The relationship between bank financing and market power, with the role of creating bank liquidity

Document Type : Research Paper

Authors

1 Ph.D. Candidate in Finance, Science & Research Branch, Islamic Azad University, Tehran, Iran.

2 Assistant Prof., Faculty of Management and Economics, Science and Research Branch, Islamic Azad University

3 Assistant Prof., Faculty of Management, University of Tehran, Tehran,

4 Assistant Prof., Department of Financial Management, E-campus Branch, Islamic Azad University, Tehran, Iran

10.22059/frj.2025.381724.1007639

Abstract

Banks play a critical role in supporting economies and financial markets through the allocation of resources. They act as financial intermediaries by bridging gaps between savers and borrowers and simultaneously serve as liquidity providers by managing the maturity structure of their balance sheet items. This dual functionality positions banks as pivotal institutions for ensuring the smooth functioning of economic systems. Financing the economy is among the primary socio-economic objectives of the banking sector. Achieving this goal requires banks to access a diverse range of financial resources, enabling them to support economic activities, manage credit, and service their obligations, thereby maintaining stability within the broader banking system.

Bank financing involves generating financial resources to sustain banking operations and economic activities. According to the Asian Development Bank, financing encompasses various sources such as deposits, loans, payment services, and shareholder contributions. These resources empower banks to convert debts into liquid assets, effectively creating liquidity that is indispensable for economic operations. This capability underscores the importance of liquidity creation in ensuring resilience within financial systems. Additionally, the market power of banks, defined as their ability to attract customers and maintain competitive advantages, is closely linked to their financing structures. Banks leverage managerial and marketing strategies to secure market shares and expand their client bases, emphasizing the interconnectedness of financing and market dynamics.

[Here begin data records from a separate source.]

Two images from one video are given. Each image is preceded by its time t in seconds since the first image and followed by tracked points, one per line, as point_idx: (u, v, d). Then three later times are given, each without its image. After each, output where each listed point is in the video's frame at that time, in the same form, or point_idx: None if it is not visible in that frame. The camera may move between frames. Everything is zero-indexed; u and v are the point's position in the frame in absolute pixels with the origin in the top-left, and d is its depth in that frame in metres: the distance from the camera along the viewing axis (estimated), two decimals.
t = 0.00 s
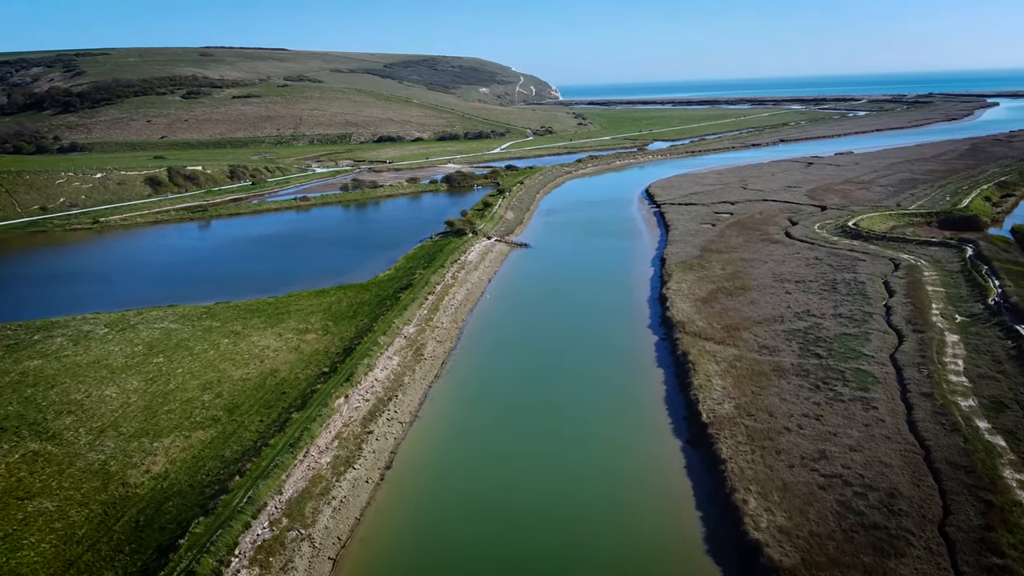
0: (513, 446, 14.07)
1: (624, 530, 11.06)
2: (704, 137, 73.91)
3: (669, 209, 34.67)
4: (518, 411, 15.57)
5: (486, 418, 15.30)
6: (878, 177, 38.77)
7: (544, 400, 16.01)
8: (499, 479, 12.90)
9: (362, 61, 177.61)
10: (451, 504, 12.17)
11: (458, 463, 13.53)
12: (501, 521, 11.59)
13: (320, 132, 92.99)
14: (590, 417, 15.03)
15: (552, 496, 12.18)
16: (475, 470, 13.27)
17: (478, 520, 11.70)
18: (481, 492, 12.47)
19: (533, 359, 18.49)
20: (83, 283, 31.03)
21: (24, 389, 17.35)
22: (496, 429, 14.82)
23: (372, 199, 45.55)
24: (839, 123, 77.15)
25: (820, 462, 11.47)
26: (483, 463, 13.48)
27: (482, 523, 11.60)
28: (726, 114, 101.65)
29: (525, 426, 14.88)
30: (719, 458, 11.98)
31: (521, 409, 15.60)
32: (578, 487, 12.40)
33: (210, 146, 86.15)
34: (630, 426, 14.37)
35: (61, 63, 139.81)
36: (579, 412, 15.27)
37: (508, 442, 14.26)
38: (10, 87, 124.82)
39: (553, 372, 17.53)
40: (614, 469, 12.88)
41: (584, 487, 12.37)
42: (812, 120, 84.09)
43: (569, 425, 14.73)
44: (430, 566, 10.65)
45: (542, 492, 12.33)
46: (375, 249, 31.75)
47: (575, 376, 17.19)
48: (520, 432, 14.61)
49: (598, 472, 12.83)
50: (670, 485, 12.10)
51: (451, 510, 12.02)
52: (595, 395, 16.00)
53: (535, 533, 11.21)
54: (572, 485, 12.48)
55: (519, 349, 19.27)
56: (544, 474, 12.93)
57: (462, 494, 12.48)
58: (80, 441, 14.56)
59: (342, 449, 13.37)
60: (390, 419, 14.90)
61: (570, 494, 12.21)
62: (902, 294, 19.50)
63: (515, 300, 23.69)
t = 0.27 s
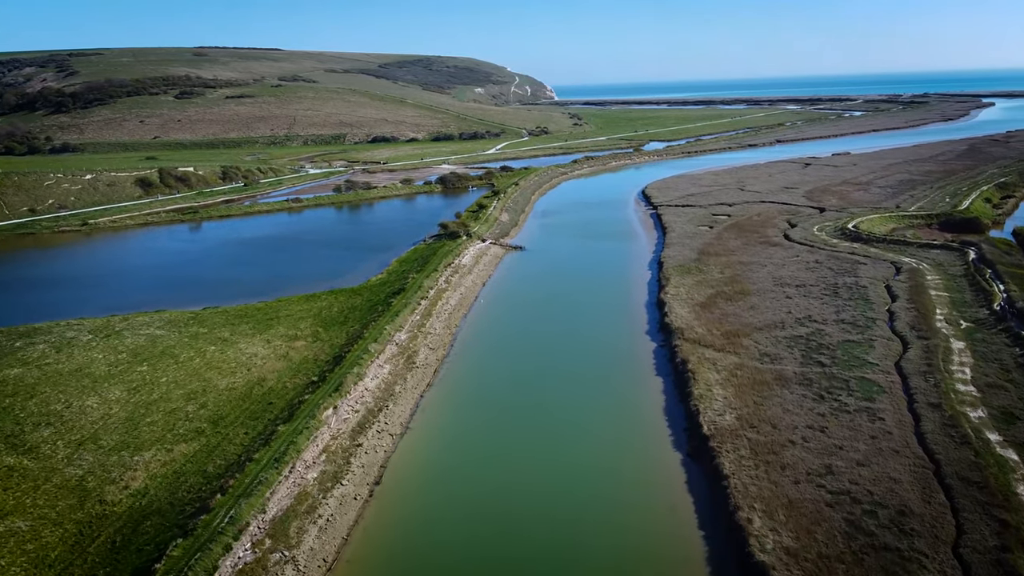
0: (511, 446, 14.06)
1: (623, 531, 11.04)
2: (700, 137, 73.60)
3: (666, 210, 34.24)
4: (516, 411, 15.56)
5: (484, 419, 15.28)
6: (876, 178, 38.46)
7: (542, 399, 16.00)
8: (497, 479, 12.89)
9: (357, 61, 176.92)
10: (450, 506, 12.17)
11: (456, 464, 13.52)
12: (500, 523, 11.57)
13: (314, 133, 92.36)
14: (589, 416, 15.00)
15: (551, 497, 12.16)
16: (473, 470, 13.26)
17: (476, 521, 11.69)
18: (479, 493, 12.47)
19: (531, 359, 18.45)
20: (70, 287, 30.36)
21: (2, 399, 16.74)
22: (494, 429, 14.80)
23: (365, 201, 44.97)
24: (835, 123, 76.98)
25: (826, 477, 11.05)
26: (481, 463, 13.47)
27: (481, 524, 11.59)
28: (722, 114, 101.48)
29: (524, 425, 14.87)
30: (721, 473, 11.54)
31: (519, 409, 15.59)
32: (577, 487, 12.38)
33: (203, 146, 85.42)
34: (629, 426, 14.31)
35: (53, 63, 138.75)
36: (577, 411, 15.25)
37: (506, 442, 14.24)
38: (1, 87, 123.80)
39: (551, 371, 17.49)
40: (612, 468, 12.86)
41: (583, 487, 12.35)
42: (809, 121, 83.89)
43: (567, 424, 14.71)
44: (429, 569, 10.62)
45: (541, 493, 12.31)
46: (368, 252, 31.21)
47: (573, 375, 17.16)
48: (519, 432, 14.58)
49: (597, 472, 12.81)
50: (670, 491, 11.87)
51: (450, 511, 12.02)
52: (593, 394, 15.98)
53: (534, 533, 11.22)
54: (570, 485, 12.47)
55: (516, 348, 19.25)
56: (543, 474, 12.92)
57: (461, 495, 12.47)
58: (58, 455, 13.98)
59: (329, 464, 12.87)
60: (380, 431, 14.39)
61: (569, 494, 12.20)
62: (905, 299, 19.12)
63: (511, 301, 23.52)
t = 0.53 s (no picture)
0: (510, 445, 14.04)
1: (624, 532, 11.02)
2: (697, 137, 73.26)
3: (664, 212, 33.79)
4: (515, 410, 15.53)
5: (483, 417, 15.26)
6: (874, 178, 38.12)
7: (540, 399, 15.98)
8: (496, 479, 12.88)
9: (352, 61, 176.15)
10: (448, 504, 12.17)
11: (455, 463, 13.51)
12: (499, 523, 11.56)
13: (308, 133, 91.69)
14: (588, 415, 14.98)
15: (550, 497, 12.15)
16: (472, 469, 13.25)
17: (475, 520, 11.68)
18: (478, 492, 12.47)
19: (529, 358, 18.39)
20: (57, 291, 29.68)
21: None
22: (493, 428, 14.77)
23: (359, 202, 44.40)
24: (831, 123, 76.77)
25: (834, 495, 10.65)
26: (480, 462, 13.45)
27: (481, 523, 11.59)
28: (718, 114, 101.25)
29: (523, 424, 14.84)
30: (724, 491, 11.10)
31: (518, 408, 15.56)
32: (576, 487, 12.37)
33: (196, 146, 84.65)
34: (628, 428, 14.26)
35: (45, 62, 137.65)
36: (576, 411, 15.22)
37: (506, 441, 14.23)
38: None
39: (550, 371, 17.43)
40: (612, 468, 12.85)
41: (582, 487, 12.33)
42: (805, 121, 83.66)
43: (566, 424, 14.69)
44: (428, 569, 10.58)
45: (540, 493, 12.30)
46: (361, 255, 30.66)
47: (572, 375, 17.11)
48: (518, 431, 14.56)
49: (596, 472, 12.79)
50: (670, 500, 11.63)
51: (449, 510, 12.01)
52: (592, 394, 15.96)
53: (534, 533, 11.22)
54: (569, 485, 12.47)
55: (515, 347, 19.20)
56: (542, 473, 12.92)
57: (460, 494, 12.47)
58: (33, 470, 13.40)
59: (316, 480, 12.37)
60: (370, 444, 13.87)
61: (567, 493, 12.20)
62: (908, 304, 18.73)
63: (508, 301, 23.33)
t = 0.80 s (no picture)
0: (510, 445, 14.02)
1: (624, 532, 10.98)
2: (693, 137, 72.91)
3: (661, 214, 33.33)
4: (515, 411, 15.53)
5: (483, 418, 15.23)
6: (874, 179, 37.75)
7: (540, 399, 15.95)
8: (496, 478, 12.85)
9: (347, 61, 175.39)
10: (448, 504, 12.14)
11: (455, 463, 13.48)
12: (499, 522, 11.52)
13: (303, 133, 91.01)
14: (587, 416, 14.95)
15: (550, 497, 12.12)
16: (471, 469, 13.23)
17: (475, 519, 11.65)
18: (478, 492, 12.44)
19: (528, 359, 18.35)
20: (43, 295, 28.98)
21: None
22: (492, 428, 14.75)
23: (352, 203, 43.81)
24: (828, 124, 76.52)
25: (843, 514, 10.25)
26: (480, 463, 13.43)
27: (481, 522, 11.56)
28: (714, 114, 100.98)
29: (522, 424, 14.85)
30: (728, 509, 10.65)
31: (517, 409, 15.53)
32: (576, 487, 12.34)
33: (190, 147, 83.89)
34: (627, 429, 14.20)
35: (38, 62, 136.62)
36: (576, 412, 15.19)
37: (505, 440, 14.24)
38: None
39: (549, 372, 17.46)
40: (612, 468, 12.83)
41: (582, 487, 12.30)
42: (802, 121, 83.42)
43: (565, 425, 14.67)
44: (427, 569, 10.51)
45: (540, 493, 12.26)
46: (354, 259, 30.12)
47: (571, 376, 17.07)
48: (517, 432, 14.54)
49: (596, 472, 12.77)
50: (670, 508, 11.40)
51: (449, 509, 11.98)
52: (591, 395, 15.93)
53: (533, 532, 11.19)
54: (569, 485, 12.45)
55: (513, 348, 19.16)
56: (541, 473, 12.90)
57: (460, 493, 12.44)
58: (8, 487, 12.79)
59: (302, 498, 11.87)
60: (359, 459, 13.34)
61: (567, 493, 12.18)
62: (913, 310, 18.32)
63: (506, 303, 23.17)
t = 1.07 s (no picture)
0: (509, 445, 14.01)
1: (623, 532, 10.97)
2: (691, 137, 72.55)
3: (660, 216, 32.87)
4: (515, 408, 15.52)
5: (482, 417, 15.22)
6: (874, 180, 37.38)
7: (539, 398, 15.93)
8: (496, 478, 12.85)
9: (342, 61, 174.62)
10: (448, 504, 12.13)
11: (455, 462, 13.48)
12: (500, 522, 11.51)
13: (298, 133, 90.40)
14: (586, 415, 14.93)
15: (550, 497, 12.11)
16: (471, 469, 13.21)
17: (475, 519, 11.64)
18: (478, 492, 12.44)
19: (527, 358, 18.32)
20: (30, 299, 28.27)
21: None
22: (492, 427, 14.74)
23: (347, 205, 43.25)
24: (826, 124, 76.23)
25: (856, 535, 9.81)
26: (479, 462, 13.41)
27: (481, 522, 11.55)
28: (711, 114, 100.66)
29: (523, 423, 14.85)
30: (734, 529, 10.19)
31: (517, 408, 15.52)
32: (576, 487, 12.34)
33: (184, 147, 83.22)
34: (627, 429, 14.14)
35: (32, 62, 135.69)
36: (575, 411, 15.17)
37: (505, 439, 14.25)
38: None
39: (548, 370, 17.43)
40: (611, 468, 12.83)
41: (582, 487, 12.29)
42: (799, 121, 83.12)
43: (565, 423, 14.66)
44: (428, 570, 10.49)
45: (540, 493, 12.26)
46: (347, 262, 29.60)
47: (571, 375, 17.04)
48: (517, 431, 14.53)
49: (595, 472, 12.76)
50: (670, 515, 11.22)
51: (450, 509, 11.97)
52: (591, 394, 15.89)
53: (534, 532, 11.20)
54: (568, 484, 12.44)
55: (512, 347, 19.11)
56: (541, 472, 12.90)
57: (460, 493, 12.43)
58: None
59: (289, 517, 11.38)
60: (349, 473, 12.83)
61: (566, 493, 12.18)
62: (919, 315, 17.90)
63: (504, 304, 22.99)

Through liquidity creation and risk transformation, banks play an irreplaceable role in stabilizing economies and fostering growth. However, previous research has predominantly focused on risk assessment, often overlooking the interaction between financing, market power, and liquidity creation. To address this gap, the present study explores the relationships among these factors, aiming to provide insights into their influence on banking operations and financial stability.

To measure market power, the study utilized the Herfindahl-Hirschman Index (HHI), a well-established indicator of market concentration and competition. Bank financing was also analyzed using a modified HHI designed to capture the diversity of funding components, such as interbank borrowings, customer deposits, and issued securities. Liquidity creation was quantified using the index developed by Berger and Bouwman (2009), which categorizes balance sheet items based on their liquidity profiles. Data for this research were obtained from the financial statements of 10 publicly listed banks in Iran, covering the period from 2015 to 2022. Multivariate regression models employing pooled data techniques were applied to test the hypotheses.

The findings reveal that diversified and efficient bank financing significantly enhances market power. Banks with diverse funding structures exhibit greater resilience and competitiveness, underlining the importance of effective financial management in optimizing market position. Furthermore, the study demonstrates that liquidity creation amplifies the positive relationship between bank financing and market power. As banks generate more liquidity, they strengthen their ability to attract deposits and improve their operational efficiency, creating a feedback loop that reinforces market dominance.

This research underscores the need for policymakers to consider the interplay between financing structures, liquidity creation, and market power in their strategies. By fostering a deeper understanding of these dynamics, the study contributes to the development of policies aimed at enhancing banking efficiency and ensuring financial stability.